Christoph Hochhäusler, einer der renommiertesten deutschen Autorenfilmer, hat viel Zeit verstreichen lassen seit seinem letzten Kinofilm, dem Polit-Thriller Die Lügen der Sieger von 2014. Von 2017 bis 2021 war er als leitender Dozent Regie an der Deutschen Film- und Fernsehakademie in Berlin tätig. Nun meldet er sich mit seinem siebten langen Film Bis ans Ende der Nacht zurück, der den Sprung in den Wettbewerb der Berlinale 2023 schaffte. Zu dieser Kombination aus Krimi und Melodram hat der 1972 in München geborene Filmemacher erstmals das Drehbuch nicht selbst geschrieben, sondern inszenierte ein Skript des Autors Florian Plumeyer (Alle wollen geliebt werden). Allerdings ist er seiner Vorliebe für Stoffe um brüchige Identitäten und Täuschungsmanöver treu geblieben, die er seit seinem zweiten Langfilm Falscher Bekenner (2005) kultiviert.
Plumeyer verknüpft in seinem Drehbuch geschickt einen straffen Krimiplot mit einem affektgeladenen Melodram. Gleich nach der Einweihungsparty brechen verborgene Konflikte auf. Denn Leni ist nur vorzeitig und unter der Bedingung aus dem Gefängnis entlassen worden, dass sie bei einer verdeckten Ermittlung mitmacht. Sie soll mit ihrem früheren Geliebten Robert im Milieu eines Dark-Net-Drogendealers und Ex-DJs Victor Arth ermitteln, der zur Tarnung einen Club betreibt und für den sie
früher als Tontechniker gearbeitet hat. Doch der homosexuelle Ex-Koch Robert kommt nicht damit klar, dass Leni, die früher Lennart hieß, ihre Geschlechtsidentität verändert hat, und behandelt sie ziemlich ruppig. Und Leni ist sauer, weil Robert sie im Knast kein einziges Mal besucht hat.
Um das Vertrauen von Victor zu gewinnen, nehmen beide an einem Tanzkurs teil, den Victor gerade mit seiner Freundin Nicole (Ioana Iacob) besucht. Tatsächlich engagiert der Drogenhändler Robert für
Chauffeursdienste – und er bringt ihn dazu, sich seinen zwiespältigen Gefühlen für Leni zu stellen. Doch dann melden sich andere Frankfurter Gangster, die verhindern wollen, dass Victor mit seiner Plattform ihre konventionellen Drogengeschäfte aushöhlt.

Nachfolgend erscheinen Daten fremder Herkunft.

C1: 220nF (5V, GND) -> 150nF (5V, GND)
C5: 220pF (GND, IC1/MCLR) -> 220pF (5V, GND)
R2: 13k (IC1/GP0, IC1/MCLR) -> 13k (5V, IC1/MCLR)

Bis ans Ende der Nacht spielt nicht zufällig in Frankfurt. Die Bankenmetropole bietet sich mit ihrem schillernden Image als Amalgam aus Bankenmetropole mit glitzernden Hochhausfassaden, berüchtigtem Rotlichtviertel und Hotspot der organisierten Kriminalität geradezu an. Und sie liefert genug passende Halbwelt-Locations für einen düsteren Krimi, der großenteils nachts spielt.
Hochhäuslers neues Werk lässt sich zudem als Hommage an Rainer Werner
Fassbinder deuten, dessen Melodram In einem Jahr mit 13 Monden (1978) ebenfalls in Frankfurt am Main spielt und von einer transsexuellen Figur handelt, deren Passionsweg zu Ende geht, während ein Schallplattenspieler den Schlager »Schöner fremder Mann« der US-Schlägersängerin Connie Francis erklingen lässt.
So realistisch manche Gangsterszenen in Frankfurt auch wirken, der Regisseur und der Kameramann Reinhold Vorschneider legen großen Wert auf artifizielle Überhöhungen. In einer Szene fährt die Kamera immer wieder von links nach rechts an Leni und Robert vorbei, die sich auf einer Couch näherkommen, und lenkt die Blicke der Zuschauenden damit auf die Fiktionalität des Gezeigten. Ein anderes Mal filmt die Kamera nur die Hüftpartien der Figuren. Gerne fotografiert Vorschneider durch Scheiben und in Spiegel und wiederholt greift er zu Zeitraffern, Wischblenden oder Ton-Bild-Scheren, etwa wenn nostalgische Schlagermelodien mit harten Bildinhalten kollidieren.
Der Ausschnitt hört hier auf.